List the lines of this listing that hold the word "метод".
↓↓↓
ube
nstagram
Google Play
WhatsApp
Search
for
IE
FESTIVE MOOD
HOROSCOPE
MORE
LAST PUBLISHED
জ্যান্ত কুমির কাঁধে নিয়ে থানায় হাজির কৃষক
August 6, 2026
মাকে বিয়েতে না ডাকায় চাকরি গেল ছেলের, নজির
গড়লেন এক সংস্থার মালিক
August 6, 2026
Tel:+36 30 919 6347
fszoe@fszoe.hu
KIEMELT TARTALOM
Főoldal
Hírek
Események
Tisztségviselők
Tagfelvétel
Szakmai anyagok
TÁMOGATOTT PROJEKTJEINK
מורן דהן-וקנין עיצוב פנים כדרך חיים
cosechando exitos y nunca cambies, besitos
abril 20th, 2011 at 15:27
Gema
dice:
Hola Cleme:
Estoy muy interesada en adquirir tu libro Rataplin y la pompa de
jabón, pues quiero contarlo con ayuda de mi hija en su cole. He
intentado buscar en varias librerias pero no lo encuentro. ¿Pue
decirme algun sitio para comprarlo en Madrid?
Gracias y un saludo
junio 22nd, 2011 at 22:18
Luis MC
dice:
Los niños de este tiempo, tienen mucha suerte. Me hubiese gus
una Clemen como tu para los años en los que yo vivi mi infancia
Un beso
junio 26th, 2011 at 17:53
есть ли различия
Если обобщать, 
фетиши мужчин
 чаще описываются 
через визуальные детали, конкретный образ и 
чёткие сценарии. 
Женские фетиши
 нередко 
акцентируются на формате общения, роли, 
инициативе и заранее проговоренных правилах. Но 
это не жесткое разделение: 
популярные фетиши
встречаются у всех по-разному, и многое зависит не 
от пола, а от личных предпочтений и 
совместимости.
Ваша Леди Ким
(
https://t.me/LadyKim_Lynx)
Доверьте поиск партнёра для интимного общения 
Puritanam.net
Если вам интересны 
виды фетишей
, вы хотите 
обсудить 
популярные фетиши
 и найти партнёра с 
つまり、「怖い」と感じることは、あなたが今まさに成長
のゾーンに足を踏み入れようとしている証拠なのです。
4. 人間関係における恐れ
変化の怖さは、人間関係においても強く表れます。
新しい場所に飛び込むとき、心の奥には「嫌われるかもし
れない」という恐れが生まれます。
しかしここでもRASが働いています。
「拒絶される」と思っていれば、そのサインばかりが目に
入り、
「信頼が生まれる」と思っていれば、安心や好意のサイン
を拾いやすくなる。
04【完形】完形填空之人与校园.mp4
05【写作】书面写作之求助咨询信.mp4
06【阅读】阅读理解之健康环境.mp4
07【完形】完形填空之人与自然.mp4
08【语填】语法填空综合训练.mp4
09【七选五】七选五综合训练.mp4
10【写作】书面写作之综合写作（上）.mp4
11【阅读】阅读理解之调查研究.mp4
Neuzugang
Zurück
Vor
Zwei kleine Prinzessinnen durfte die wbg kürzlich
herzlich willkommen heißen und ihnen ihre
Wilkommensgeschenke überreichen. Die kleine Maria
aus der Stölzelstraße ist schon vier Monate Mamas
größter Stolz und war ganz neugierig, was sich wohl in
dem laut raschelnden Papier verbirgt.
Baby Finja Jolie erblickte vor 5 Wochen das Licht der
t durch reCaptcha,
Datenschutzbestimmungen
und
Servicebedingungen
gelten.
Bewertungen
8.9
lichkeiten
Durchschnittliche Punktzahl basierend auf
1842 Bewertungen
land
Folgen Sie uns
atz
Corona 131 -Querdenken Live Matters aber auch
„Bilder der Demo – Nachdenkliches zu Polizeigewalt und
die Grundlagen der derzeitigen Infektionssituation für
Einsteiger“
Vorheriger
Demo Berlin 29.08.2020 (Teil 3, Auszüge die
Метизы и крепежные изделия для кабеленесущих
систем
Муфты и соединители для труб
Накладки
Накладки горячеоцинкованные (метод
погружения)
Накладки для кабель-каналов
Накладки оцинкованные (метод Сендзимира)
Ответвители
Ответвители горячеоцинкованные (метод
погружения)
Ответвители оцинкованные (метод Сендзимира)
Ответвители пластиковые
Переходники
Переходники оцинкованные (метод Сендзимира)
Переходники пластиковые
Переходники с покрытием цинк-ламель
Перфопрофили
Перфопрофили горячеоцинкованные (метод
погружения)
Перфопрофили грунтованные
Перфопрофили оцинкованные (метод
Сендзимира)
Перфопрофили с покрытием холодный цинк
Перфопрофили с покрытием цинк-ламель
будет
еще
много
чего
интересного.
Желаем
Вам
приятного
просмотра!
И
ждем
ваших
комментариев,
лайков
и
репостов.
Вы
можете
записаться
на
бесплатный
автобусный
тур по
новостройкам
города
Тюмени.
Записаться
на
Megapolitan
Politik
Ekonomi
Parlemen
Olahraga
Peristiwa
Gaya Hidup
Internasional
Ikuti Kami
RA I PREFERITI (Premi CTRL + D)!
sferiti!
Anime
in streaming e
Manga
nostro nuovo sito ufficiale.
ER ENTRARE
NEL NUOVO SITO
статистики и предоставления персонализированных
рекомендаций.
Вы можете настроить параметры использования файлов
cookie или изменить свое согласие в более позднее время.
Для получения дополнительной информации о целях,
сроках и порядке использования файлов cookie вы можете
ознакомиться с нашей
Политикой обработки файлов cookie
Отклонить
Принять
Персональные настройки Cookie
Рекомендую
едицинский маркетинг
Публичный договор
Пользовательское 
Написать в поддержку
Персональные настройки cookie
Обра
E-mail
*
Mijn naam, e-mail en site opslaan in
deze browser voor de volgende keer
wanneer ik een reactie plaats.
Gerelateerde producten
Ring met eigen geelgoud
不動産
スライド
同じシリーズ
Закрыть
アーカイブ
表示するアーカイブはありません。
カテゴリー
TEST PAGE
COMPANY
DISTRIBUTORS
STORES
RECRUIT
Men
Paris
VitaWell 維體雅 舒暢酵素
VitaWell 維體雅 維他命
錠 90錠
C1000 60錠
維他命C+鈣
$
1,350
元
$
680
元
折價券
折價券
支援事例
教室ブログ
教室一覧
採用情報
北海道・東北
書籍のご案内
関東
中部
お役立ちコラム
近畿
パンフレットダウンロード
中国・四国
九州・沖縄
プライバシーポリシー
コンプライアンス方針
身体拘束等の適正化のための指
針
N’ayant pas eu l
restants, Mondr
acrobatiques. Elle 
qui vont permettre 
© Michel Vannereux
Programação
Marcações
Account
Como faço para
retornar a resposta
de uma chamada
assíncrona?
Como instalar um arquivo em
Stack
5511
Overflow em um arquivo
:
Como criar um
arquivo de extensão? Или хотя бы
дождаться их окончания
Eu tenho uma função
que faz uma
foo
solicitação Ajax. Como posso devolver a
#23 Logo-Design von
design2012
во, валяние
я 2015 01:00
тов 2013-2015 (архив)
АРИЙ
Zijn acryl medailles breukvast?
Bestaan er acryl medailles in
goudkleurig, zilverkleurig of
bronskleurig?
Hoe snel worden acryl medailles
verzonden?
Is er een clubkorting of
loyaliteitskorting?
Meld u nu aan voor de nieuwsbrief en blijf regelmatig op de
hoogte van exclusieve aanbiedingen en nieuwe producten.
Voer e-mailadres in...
↑↑↑
» Answer section
Накладки горячеоцинкованные (метод
Накладки оцинкованные (метод Сендзимира)
Ответвители горячеоцинкованные (метод
Ответвители оцинкованные (метод Сендзимира)
Переходники оцинкованные (метод Сендзимира)
Перфопрофили горячеоцинкованные (метод
Перфопрофили оцинкованные (метод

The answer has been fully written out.